Notorious

Notoriamente una delle manifestazioni cinematografiche maggiormente connotata dall’impegno politico e sociale, ogni tanto la Berlinale si prende qualche licenza verso l’evasione e il cinema di genere, soprattutto per quanto riguarda le pellicole fuori concorso. È il caso anche di Notorious B.I.G. del regista George Tillman Jr (noto al grande pubblico soprattutto per Men of Honour con Rober De Niro e Cuba Gooding Jr) che si può considerare un esempio perfetto del meccanismo del “biopic” d’oltreoceano. Il protagonista è il rapper nero Christopher Wallace, alias Notorious B.I.G, morto a soli ventiquattro anni e senza aver visto la pubblicazione del suo secondo album. Come in ogni biopic che si rispetti (stesso escamotage anche in Milk di Gus Van Sant, di cui costituisce una delle poche cadute di tono), si comincia dalla fine e in particolare da un colpo di pistola: anzi un piccolo montaggio convulso di flash back già riassume allo spettatore quali siano state le tappe che hanno portato a quel drammatico evento. Si vedono frammenti di immagini amorose, bambini piccoli, spacciatori di droga, mamme in pensiero, locali di lusso, concerti con pubblico entusiasta. Verso la fine accade più o meno la stessa cosa, stavolta il montaggio è legato ai significanti sonori, come si suol dire, ovvero una serie di frasi storiche estrapolate dal film e che, come accade solo oltreoceano, costituiscono una piccola collezione di slogan degni di un manuale per acquistare fiducia in se stessi.

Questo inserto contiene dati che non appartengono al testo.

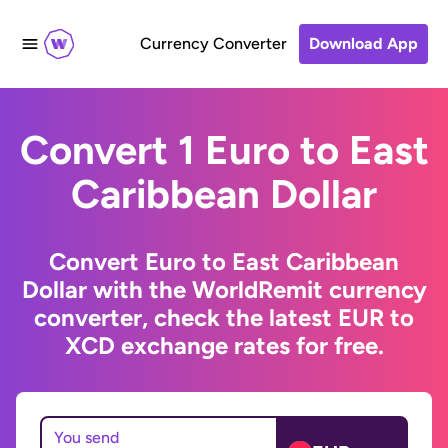
Currency Converter
Download App
Convert 1 Euro to East
Caribbean Dollar
Convert Euro to East Caribbean
Dollar with the WorldRemit currency
converter, check the latest EUR to
XCD exchange rates for free.
You send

“Per aspera ad astra”, il cammino del nostro eroe è stranamente all’inizio diverso da quello di molti suoi colleghi: infatti ha vinto una borsa di studio per una scuola cattolica, è un piccolo ciccione con gli occhiali nonchè il primo della classe. È però chiuso a casa da una madre single possessiva (Angela Bassett, una spanna sopra tutte le altre donne del cast per carisma e bellezza) e l’unica via d’uscita verso il mondo passa per i ragazzini del quartiere meno fortunati di lui, con i quali inizia a spacciare per sentirsi finalmente un uomo. Per il resto le tappe della via crucis si susseguono inevitabilmente come la paternità quasi ancora minorenne, il carcere, la passione per la musica, l’incontro che gli cambia la vita con il musicista-produttore Sean “Puffy” Combs (alias Puff Daddy, P.Diddy e Diddy, un individuo con evidenti problemi di identità, qui in veste anche di produttore esecutivo del film), il successo con dischi d’oro e di platino grazie all’album “Ready to die”, le donne, mogli, amanti, colleghe eccetera eccetera. Per concludersi ovviamente con le vere immagini del funerale, una serie di limousine nere degne di un capo di stato, e una folla di persone per strada che balla al suono della sua musica.
Nulla di nuovo sotto il sole, si potrebbe dire, e limitarsi a consigliare il film soltanto agli appassionati del genere: eppure, a salvare il tutto dalla prevedibilità più catatonica, è proprio il ritmo irresistibile del rap, trascinante malgrado l’incomprensibilità dei suoi testi, cui fa da contrappunto un montaggio rapido, sincopato, accattivante anche nel suo essere già visto in mille videoclip.
La storia è anche l’occasione per conoscere le sfide mortali lanciatesi tra i rapper della west e della east coast negli anni Novanta, fomentate cinicamente dalla stampa americana, che hanno visto parecchi morti e feriti, di cui la vittima più illustre è stata Tupac Shakur. Davanti al fatto che bande di ventenni si siano fatte fuori in sparatorie degne della Chicago anni ’30 in nome della musica rap, il film, forse involontariamente, si trasforma in un tragico documento della nostra epoca.
(Notorious B.I.G.); Regia: George Tillman, Jr.; sceneggiatura: Reggie Rock Bythewood, Cheo Hodari Coker; fotografia: Michael Grady; montaggio: Dirk Westervelt, Steven Rosenblum; musica: Danny Elfman; interpreti: Angela Bassett, Derek Luke, Jamal Woolard, Anthony Mackie, Antonique Smith; produzione: Fox Searchlight Pictures; origine: USA, 2009; durata: 122’.